- _YOUR INSTRUCTIONS_
Please report each line of the records that contains the word "jest", copying every such line in full.

Dataset entries:
==============================

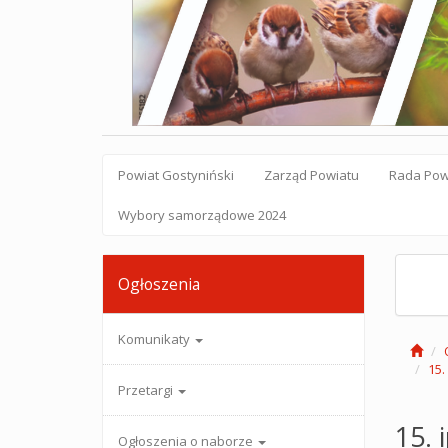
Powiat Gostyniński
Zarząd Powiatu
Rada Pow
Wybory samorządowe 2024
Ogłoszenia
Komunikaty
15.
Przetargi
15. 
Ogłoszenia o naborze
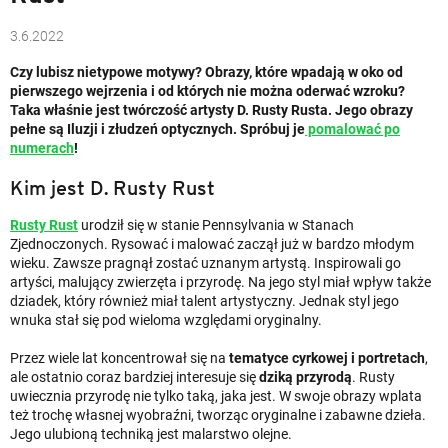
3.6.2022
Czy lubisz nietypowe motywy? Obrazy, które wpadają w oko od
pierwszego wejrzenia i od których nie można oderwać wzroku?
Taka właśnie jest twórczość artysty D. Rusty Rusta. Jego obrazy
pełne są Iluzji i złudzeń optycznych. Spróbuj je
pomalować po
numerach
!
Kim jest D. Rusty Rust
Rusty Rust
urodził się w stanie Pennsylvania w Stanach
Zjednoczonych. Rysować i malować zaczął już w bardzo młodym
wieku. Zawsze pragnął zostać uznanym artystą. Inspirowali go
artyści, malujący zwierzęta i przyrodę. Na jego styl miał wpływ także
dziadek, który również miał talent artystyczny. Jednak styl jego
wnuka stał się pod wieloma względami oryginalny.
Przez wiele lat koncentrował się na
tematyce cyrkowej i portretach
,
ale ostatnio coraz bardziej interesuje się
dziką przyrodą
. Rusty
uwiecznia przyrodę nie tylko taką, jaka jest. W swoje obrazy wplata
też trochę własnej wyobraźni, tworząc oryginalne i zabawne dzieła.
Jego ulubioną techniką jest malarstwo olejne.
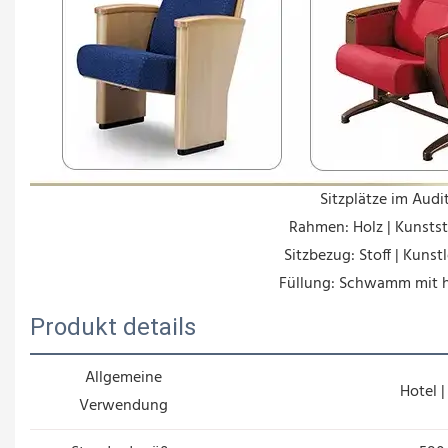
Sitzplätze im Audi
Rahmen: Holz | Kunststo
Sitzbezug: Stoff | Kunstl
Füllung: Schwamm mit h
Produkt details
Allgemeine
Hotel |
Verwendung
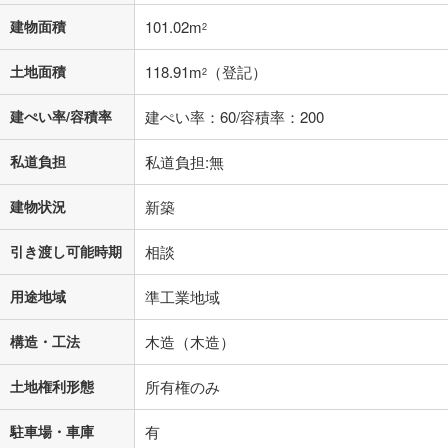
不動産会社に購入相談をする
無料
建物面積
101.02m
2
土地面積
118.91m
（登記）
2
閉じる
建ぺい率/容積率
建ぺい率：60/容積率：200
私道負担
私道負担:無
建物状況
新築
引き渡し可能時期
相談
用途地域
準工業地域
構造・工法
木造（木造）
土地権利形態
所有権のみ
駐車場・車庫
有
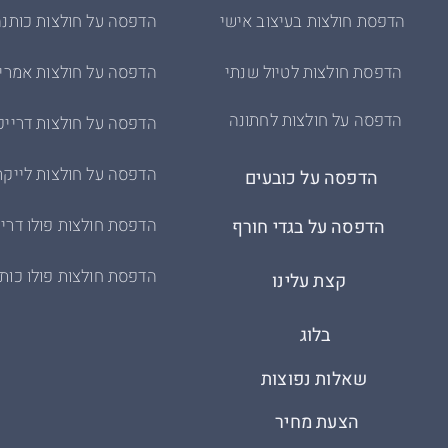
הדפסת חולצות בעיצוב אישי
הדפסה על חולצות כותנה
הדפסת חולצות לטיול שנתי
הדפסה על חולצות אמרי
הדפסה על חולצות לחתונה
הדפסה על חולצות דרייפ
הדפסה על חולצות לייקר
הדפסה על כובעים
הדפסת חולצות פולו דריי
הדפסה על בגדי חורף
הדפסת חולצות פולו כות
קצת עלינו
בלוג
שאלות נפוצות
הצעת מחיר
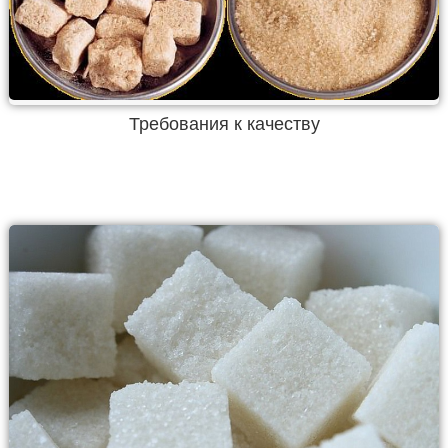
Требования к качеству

==============================

- _WRITTEN ANSWER_
Taka właśnie jest twórczość artysty D. Rusty Rusta. Jego obrazy
Kim jest D. Rusty Rust
uwiecznia przyrodę nie tylko taką, jaka jest. W swoje obrazy wplata
Jego ulubioną techniką jest malarstwo olejne.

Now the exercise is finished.